Baking bread is addictive. Every bread book says so. I don’t know what it is about, but even though bread is fussy and doesn’t always turn out as it should it’s the most satisfying of all bakes.
I bought lately a few cookbooks. Apparently, nature needs balance, so even if I restricted myself from buying new cookbooks for a few month I have a feeling that a number of cookbooks at the end will be the same, as I easily catch up with following months. One of my new treasures is Brilliant bread by James Morton. The reviews I’ve read were amazing, they said it’s the best bread book ever.
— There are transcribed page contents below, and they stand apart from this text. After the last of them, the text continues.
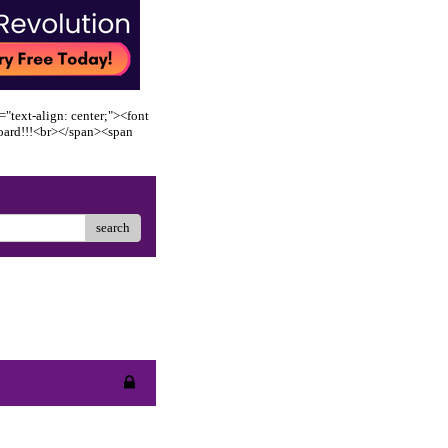
"text-align: center;"><font
oard!!!<br></span><span
search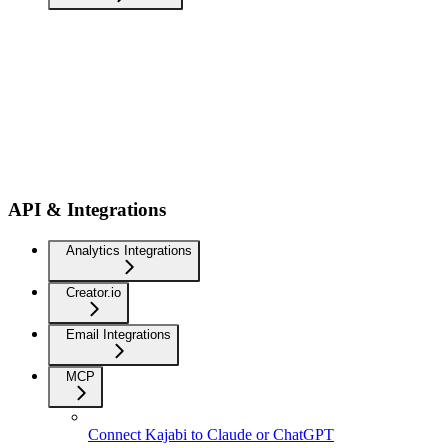
API & Integrations
Analytics Integrations
Creator.io
Email Integrations
MCP
Connect Kajabi to Claude or ChatGPT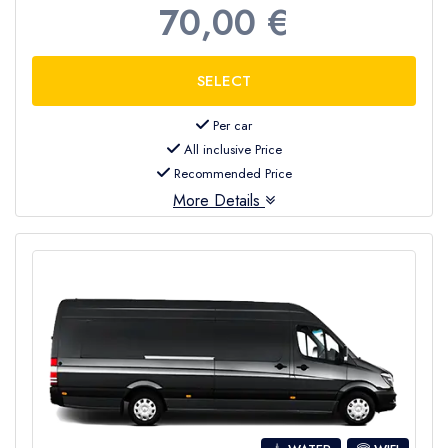
70,00 €
Per car
All inclusive Price
Recommended Price
More Details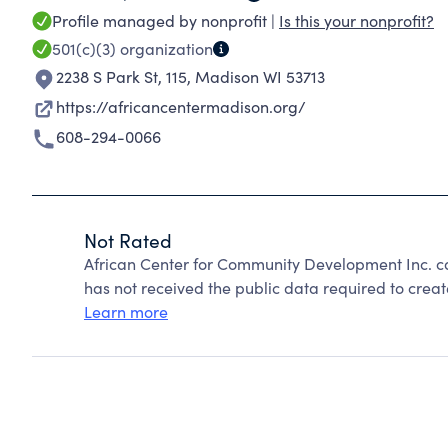
Profile managed by nonprofit |
Is this your nonprofit?
501(c)(3)
organization
2238 S Park St, 115
,
Madison WI 53713
https://africancentermadison.org/
608-294-0066
Not Rated
African Center for Community Development Inc. c
has not received the public data required to create
Learn more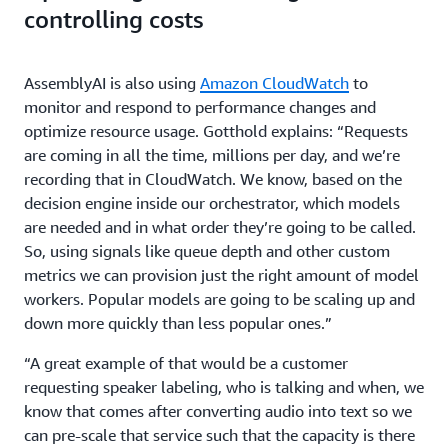
controlling costs
AssemblyAI is also using
Amazon CloudWatch
to
monitor and respond to performance changes and
optimize resource usage. Gotthold explains: “Requests
are coming in all the time, millions per day, and we’re
recording that in CloudWatch. We know, based on the
decision engine inside our orchestrator, which models
are needed and in what order they’re going to be called.
So, using signals like queue depth and other custom
metrics we can provision just the right amount of model
workers. Popular models are going to be scaling up and
down more quickly than less popular ones.”
“A great example of that would be a customer
requesting speaker labeling, who is talking and when, we
know that comes after converting audio into text so we
can pre-scale that service such that the capacity is there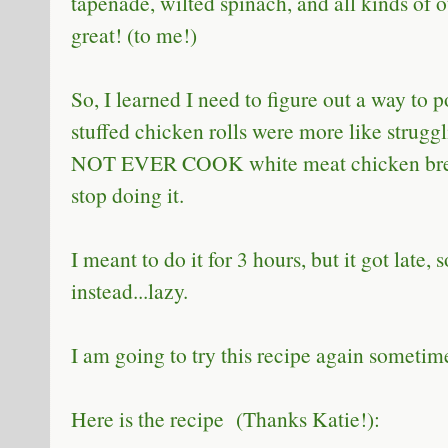
tapenade, wilted spinach, and all kinds of o
great! (to me!)
So, I learned I need to figure out a way to
stuffed chicken rolls were more like struggli
NOT EVER COOK white meat chicken breast
stop doing it.
I meant to do it for 3 hours, but it got late,
instead...lazy.
I am going to try this recipe again sometim
Here is the recipe (Thanks Katie!):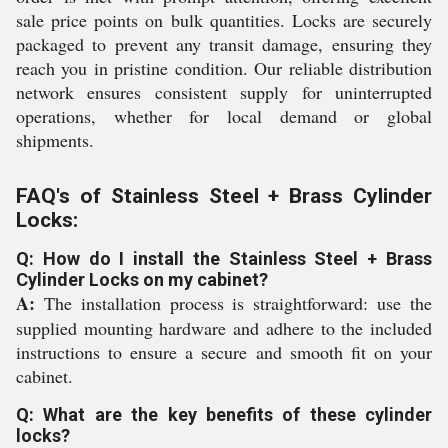
sale price points on bulk quantities. Locks are securely
packaged to prevent any transit damage, ensuring they
reach you in pristine condition. Our reliable distribution
network ensures consistent supply for uninterrupted
operations, whether for local demand or global
shipments.
FAQ's of Stainless Steel + Brass Cylinder
Locks:
Q: How do I install the Stainless Steel + Brass
Cylinder Locks on my cabinet?
A:
The installation process is straightforward: use the
supplied mounting hardware and adhere to the included
instructions to ensure a secure and smooth fit on your
cabinet.
Q: What are the key benefits of these cylinder
locks?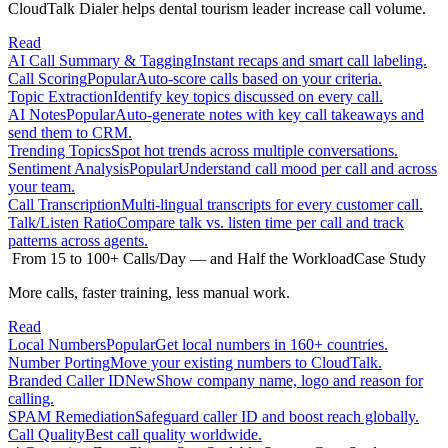
CloudTalk Dialer helps dental tourism leader increase call volume.
Read
AI Call Summary & Tagging
Instant recaps and smart call labeling.
Call Scoring
Popular
Auto-score calls based on your criteria.
Topic Extraction
Identify key topics discussed on every call.
AI Notes
Popular
Auto-generate notes with key call takeaways and
send them to CRM.
Trending Topics
Spot hot trends across multiple conversations.
Sentiment Analysis
Popular
Understand call mood per call and across
your team.
Call Transcription
Multi-lingual transcripts for every customer call.
Talk/Listen Ratio
Compare talk vs. listen time per call and track
patterns across agents.
From 15 to 100+ Calls/Day — and Half the Workload
Case Study
More calls, faster training, less manual work.
Read
Local Numbers
Popular
Get local numbers in 160+ countries.
Number Porting
Move your existing numbers to CloudTalk.
Branded Caller ID
New
Show company name, logo and reason for
calling.
SPAM Remediation
Safeguard caller ID and boost reach globally.
Call Quality
Best call quality worldwide.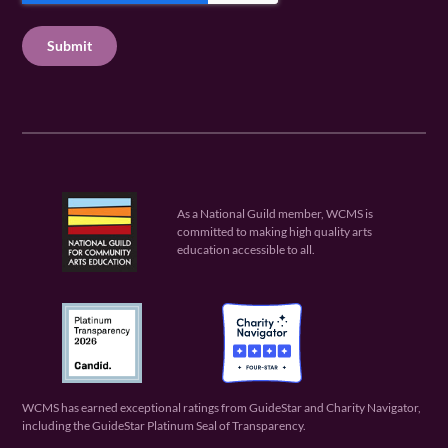
u
q
u
T
ir
u
ir
C
e
ir
e
H
d
e
d
A
)
d
)
)
As a National Guild member, WCMS is
committed to making high quality arts
education accessible to all.
WCMS has earned exceptional ratings from GuideStar and Charity Navigator,
including the GuideStar Platinum Seal of Transparency.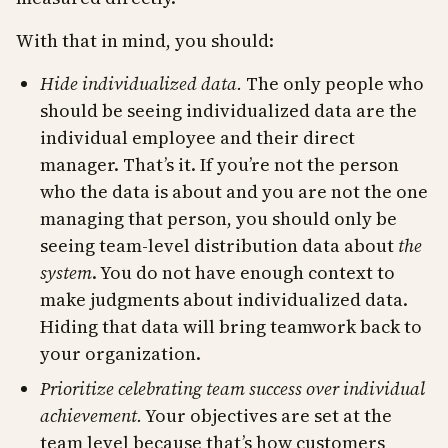
With that in mind, you should:
Hide individualized data.
The only people who
should be seeing individualized data are the
individual employee and their direct
manager. That’s it. If you’re not the person
who the data is about and you are not the one
managing that person, you should only be
seeing team-level distribution data about
the
system
. You do not have enough context to
make judgments about individualized data.
Hiding that data will bring teamwork back to
your organization.
Prioritize celebrating team success over individual
achievement.
Your objectives are set at the
team level because that’s how customers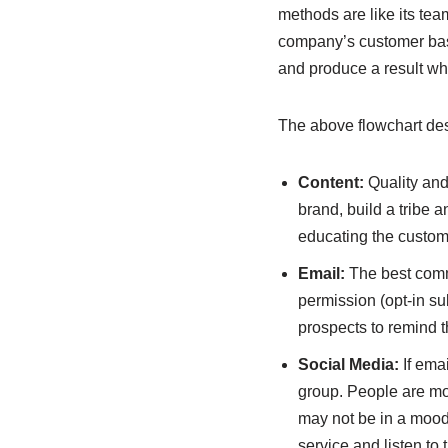
methods are like its te
company’s customer base
and produce a result wh
The above flowchart desc
Content:
Quality and 
brand, build a tribe 
educating the custome
Email:
The best comm
permission (opt-in su
prospects to remind t
Social Media:
If emai
group. People are mo
may not be in a mood 
service and listen to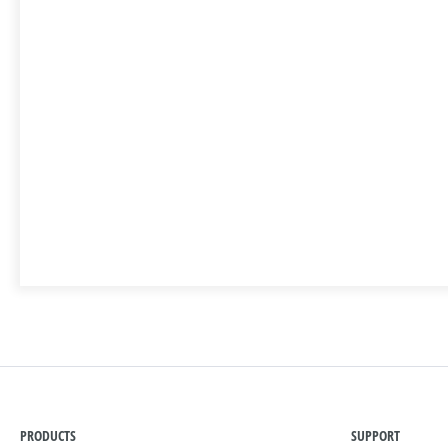
PRODUCTS
SUPPORT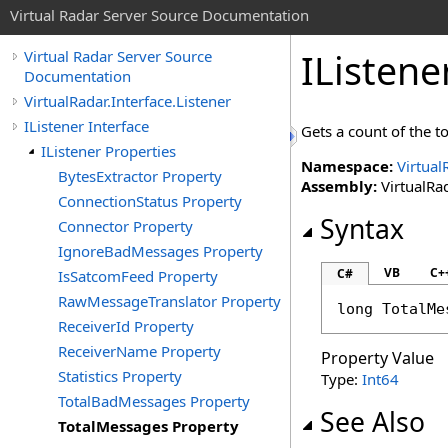
Virtual Radar Server Source Documentation
IListene
Virtual Radar Server Source
Documentation
VirtualRadar.Interface.Listener
IListener Interface
Gets a count of the t
IListener Properties
Namespace:
Virtual
BytesExtractor Property
Assembly:
VirtualRad
ConnectionStatus Property
Syntax
Connector Property
IgnoreBadMessages Property
VB
C+
C#
IsSatcomFeed Property
RawMessageTranslator Property
long
TotalMe
ReceiverId Property
ReceiverName Property
Property Value
Statistics Property
Type:
Int64
TotalBadMessages Property
See Also
TotalMessages Property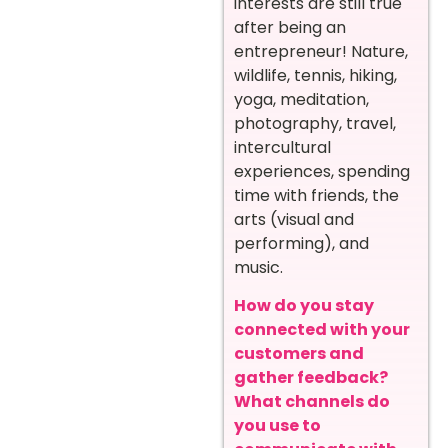
interests are still true
after being an
entrepreneur! Nature,
wildlife, tennis, hiking,
yoga, meditation,
photography, travel,
intercultural
experiences, spending
time with friends, the
arts (visual and
performing), and
music.
How do you stay
connected with your
customers and
gather feedback?
What channels do
you use to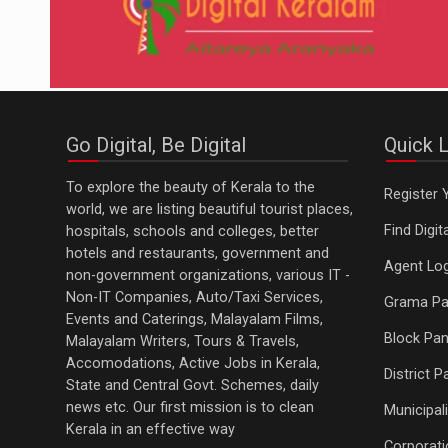
Go Digital, Be Digital
Quick L
To explore the beauty of Kerala to the
Register 
world, we are listing beautiful tourist places,
Find Digi
hospitals, schools and colleges, better
hotels and restaurants, government and
Agent Log
non-government organizations, various IT -
Non-IT Companies, Auto/Taxi Services,
Grama Pa
Events and Caterings, Malayalam Films,
Block Pan
Malayalam Writers, Tours & Travels,
Accomodations, Active Jobs in Kerala,
District 
State and Central Govt. Schemes, daily
news etc. Our first mission is to clean
Municipali
Kerala in an effective way
Corporati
I have to agree, but I don’t have a big bread book collection.
James’s book is warm and straightforward, his voice is so natural like you would have chat with him in a kitchen. Photos are great and where needed there is step-by-step photo tutorial. The book covers all the basics from what ingredients you should use and why, how to knead the dough, how to shape it, how to make sourdough, basically everything you should know about bread. Did I say bread too many times?
I’m still baking my way through the first chapter of basics bread, the basic white bread is really good, crusty rolls turned out ok, even though almost all bread rolls I bake are heavy like rocks (it must be bad karma or something), pizza was delicious, wholemeal bread is just proving and focaccia got approval from Tomek’s Italian friend.
This focaccia is soft and tasty, it has a crumb that makes me happy, it looks like a proper focaccia and was pretty easy to make. It takes some time to make it, but most of it you spend just waiting.
I’ve made two versions, the basic one and garlic and olives.
Foccacia with olives and garlic
For 33×20cm pan
- 50g olive oil, extra for drizzling
- 2 garlic cloves, minced
- 500g strong white flour
- 10g salt
- 7g fast-action yeast
- 400g tepid water
- a handful of green olives, chopped
- leaves from a few thyme sprigs
- sea salt for sprinkling
Place olive oil and garlic into a small pot and let it simmer over low heat for a few minutes. The garlic should be cooked but not golden. Let it cool. In a large bowl place flour. With your fingers rub in yeast on one side and salt on the opposite. (yeast get killed in contact with salt).
Add water and 40g of garlic olive oil and stir it with a wooden spoon until everything combines nicely. Cover the bowl with a tea towel or cling film and let it rest for 40 minutes until it rises a little.
Stretch and fold a few times with oiled hands until dough starts hold its shape better. Cover the bowl with a tea towel or cling film and let it rest for 50 minutes until it doubles in size.
Oil the baking pan and spread the dough evenly. Let it prove for 50 minutes. 20 minutes before you plan to bake, preheat the oven to 220°C. Dab the dough with your fingers, drizzle it with remaining oil, sprinkle with olives, thyme, and salt. Bake for 20-25 minutes until golden.